A idéia de submeter o pedido de tornar o sururu Patrimônio Imaterial de Alagoas, elaborado com o mestrando Ernani Viana da Silva Neto, surgiu a partir da redação do ensaio, feito a quatro mãos, “Imaginário Sururu: Um patrimônio a contrapelo”, publicado na revista Rosa dos Ventos, edição de janeiro a março de 2014.
O acolhimento do pedido foi considerado uma grande vitória por intelectuais de Alagoas. “Todo o empenho dos professores Edson e Ernani já foi recompensado com a aprovação deste documento que é uma conquista não apenas deles, mas de toda Alagoas”, declarou o reitor da Universidade Estadual de Alagoas, professor Jairo José Campos da Costa.
Quando perguntamos por que tornar o sururu Patrimônio Imaterial de Alagoas, Edson é enfático: “é a comida mais ancestral de Alagoas, que mata a fome de índios, negros... Além de estar ligado à cultura afro-alagoana”, afirma o estudioso.

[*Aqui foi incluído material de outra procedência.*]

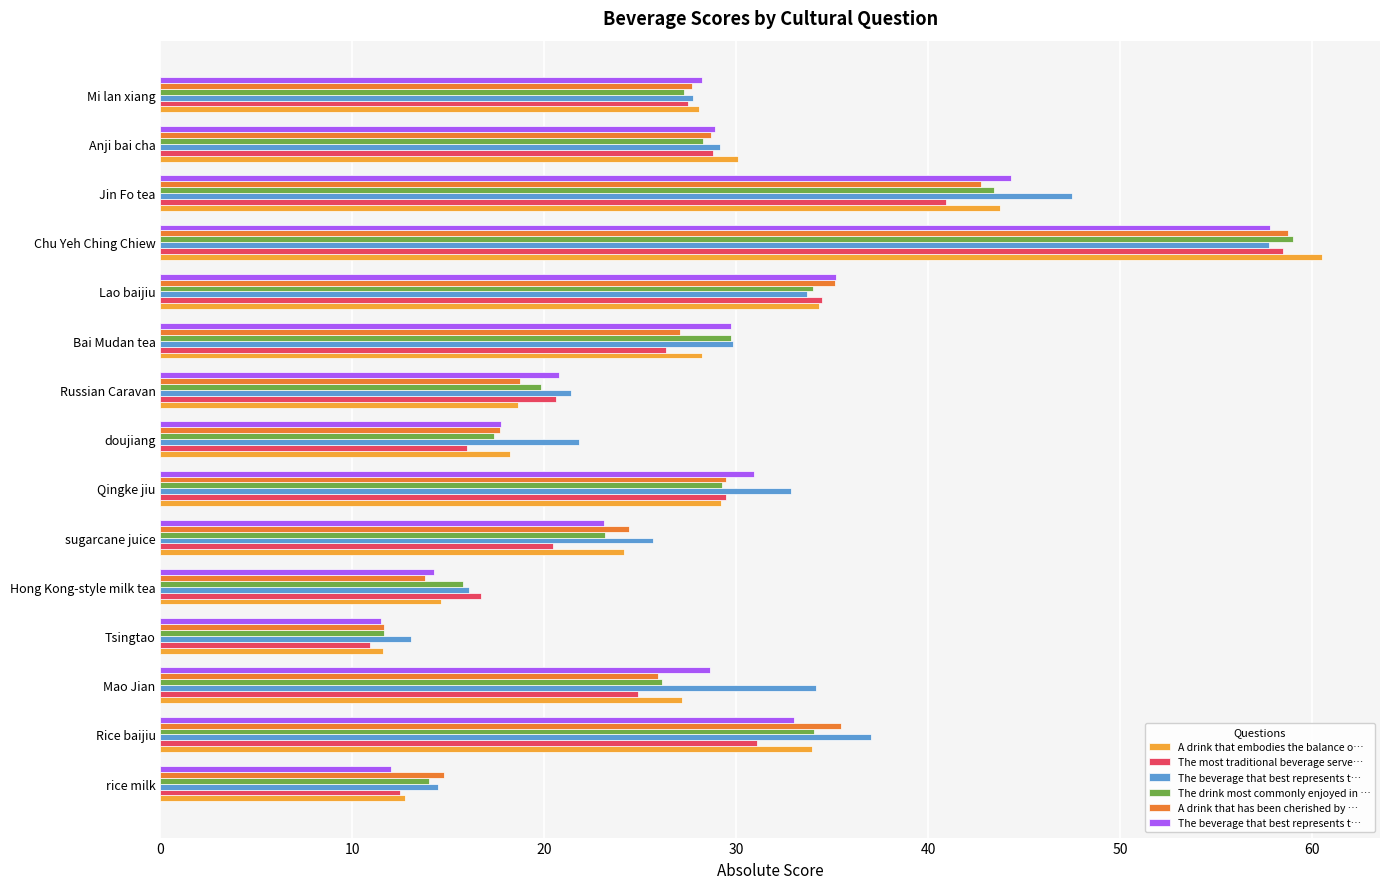

The A drink that has been cherished by … series shows 7.5 at rice milk. True or false?

False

Ernani ratifica que “a importância (de transformar o sururu em Patrimônio Imaterial de AL) é por em pauta permanente ações de salvaguarda e valorização de todos os envolvidos na coleta, consumo e significação do sururu enquanto uma particularidade das coisas alagoanas”.
Para que a demanda seja aprovada, Edson Bezerra e Ernani Viana farão uma pesquisa mais aprofundada sobre o tema que será levada para apreciação do Conselho ainda este ano. “Mediante apresentação deste documento (dossiê, com documentos e informações que justifiquem o pedido) será realizado um debate que irá averiguar a consistência da proposta”, explica Viana.